Ein wenig Schützenhilfe zum besseren Verständnis gaben die Veranstalter der Konferenz denn doch und versprachen im Untertitel „Europas Kultur als Antrieb für Gesellschaft, Politik und Wirtschaft“. Wie das aber zu geschehen habe, wurde nicht recht deutlich. Am brauchbarsten erschien die Anregung des Bundestagspräsidenten Norbert Lammert, statt Forderungen nach mehr Wirtschaft und weniger Kultur oder umgekehrt brauche Europa vor allem „die Wiederherstellung von Zusammenhängen“. Dazu seien Vernetzungen zwischen Wirtschaft, Politik und Kultur erforderlich, deren Vorhandensein er bezweifelte.

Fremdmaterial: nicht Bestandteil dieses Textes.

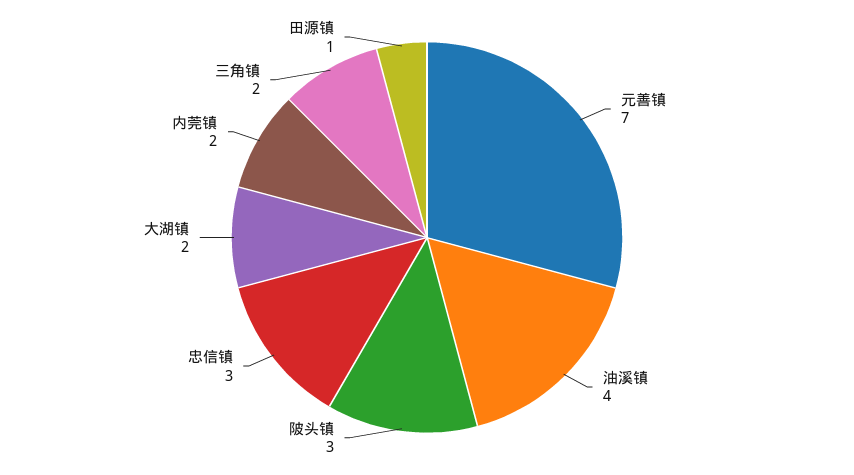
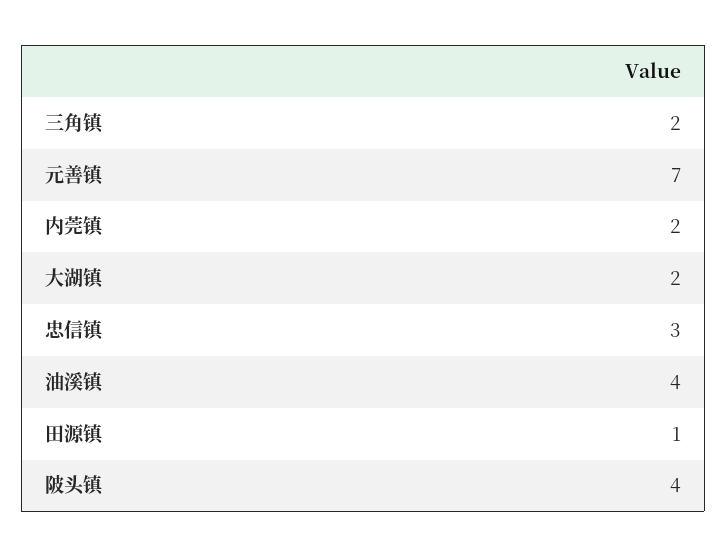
  {
    "元善镇": 7,
    "油溪镇": 4,
-   "陂头镇": 3,
+   "陂头镇": 4,
    "忠信镇": 3,
    "大湖镇": 2,
    "内莞镇": 2,
    "三角镇": 2,
    "田源镇": 1
  }

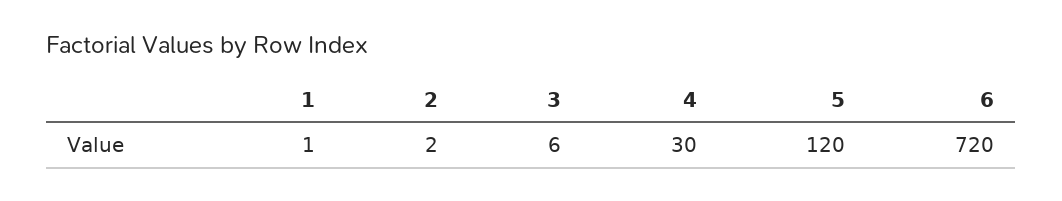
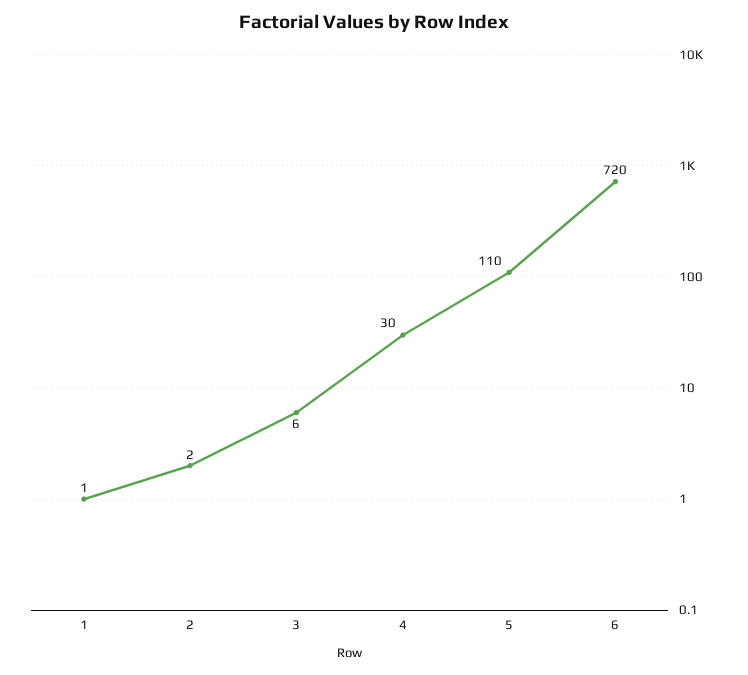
  {
    "1": 1,
    "2": 2,
    "3": 6,
    "4": 30,
-   "5": 120,
+   "5": 110,
    "6": 720
  }

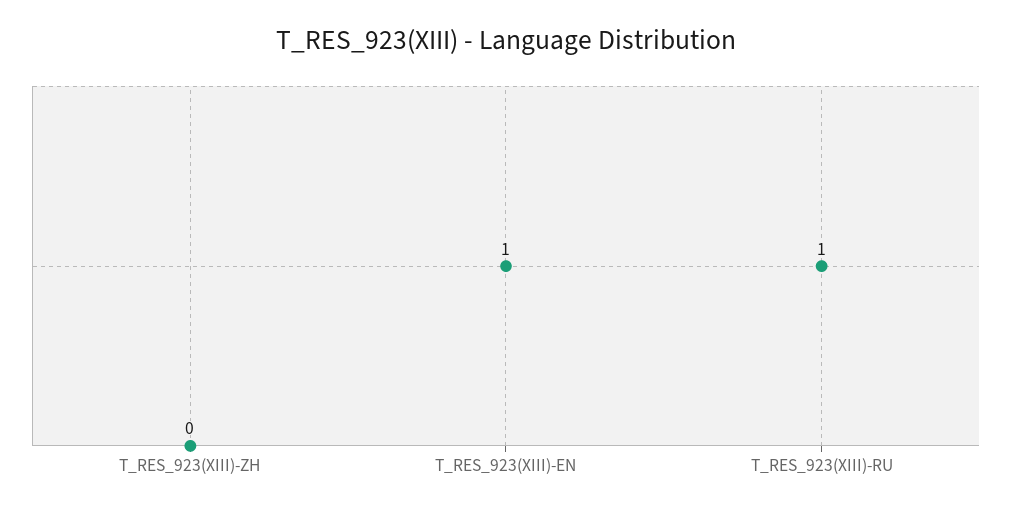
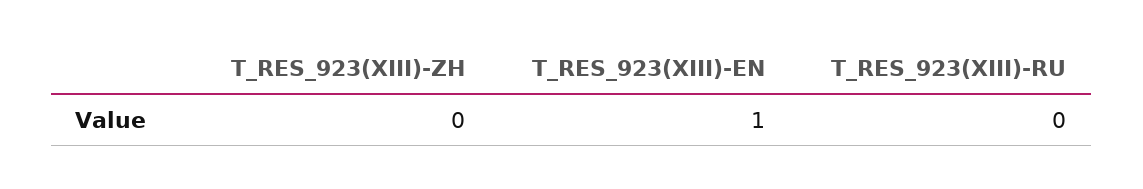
  {
    "T_RES_923(XIII)-ZH": 0,
    "T_RES_923(XIII)-EN": 1,
-   "T_RES_923(XIII)-RU": 1
+   "T_RES_923(XIII)-RU": 0
  }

In den folgenden „Paralleldebatten“, die nur über Kopfhörer zu verfolgen waren, kündigte sich lediglich die mögliche Verfasstheit der europäischen Seele im technischen Zeitalter an. Mit den Übertragungsgeräten konnten die Konferenzteilnehmer nicht nur zwischen verschiedenen Sprachen, sondern auch zwischen den einzelnen Diskussionen im Saal hin- und herschalten – wodurch sich jeder Anflug von Zusammenhang medial verflüchtigte.

Debattiert wurde unter anderem über die Frage, „was Europa jetzt braucht“, oder die Bedeutung von Europa für Unternehmen in einer globalisierten Wirtschaft. Den „hohen Grad an Übereinstimmung“ zwischen den Gesprächsteilnehmern, den Robert Palmer vom Europarat bemerkte, brachte er mit seiner Bemerkung trocken auf den Punkt, dass er eben auf „der Vagheit der verwendeten Begriffe“ beruhe.

Auch wenn sich die europäische Seele auf der Konferenz nicht recht zeigen mochte, konnte man immerhin ein handfestes Trauma diagnostizieren: Kaum ein Sprecher ließ die Finanzkrise unerwähnt. Der Unternehmensberater Roland Berger beschwor gar etwas hilflos die Notwendigkeit der europäischen Kultur zur Stabilisierung der Wirtschaftsordnung. Wesentlich überzeugender wirkte da die ungarische Außenministerin Kinga Göncz mit ihrem Bekenntnis, sie selbst sei auf der Suche nach einer Seele für Europa. Die Politikerin ist von Haus aus Psychiaterin.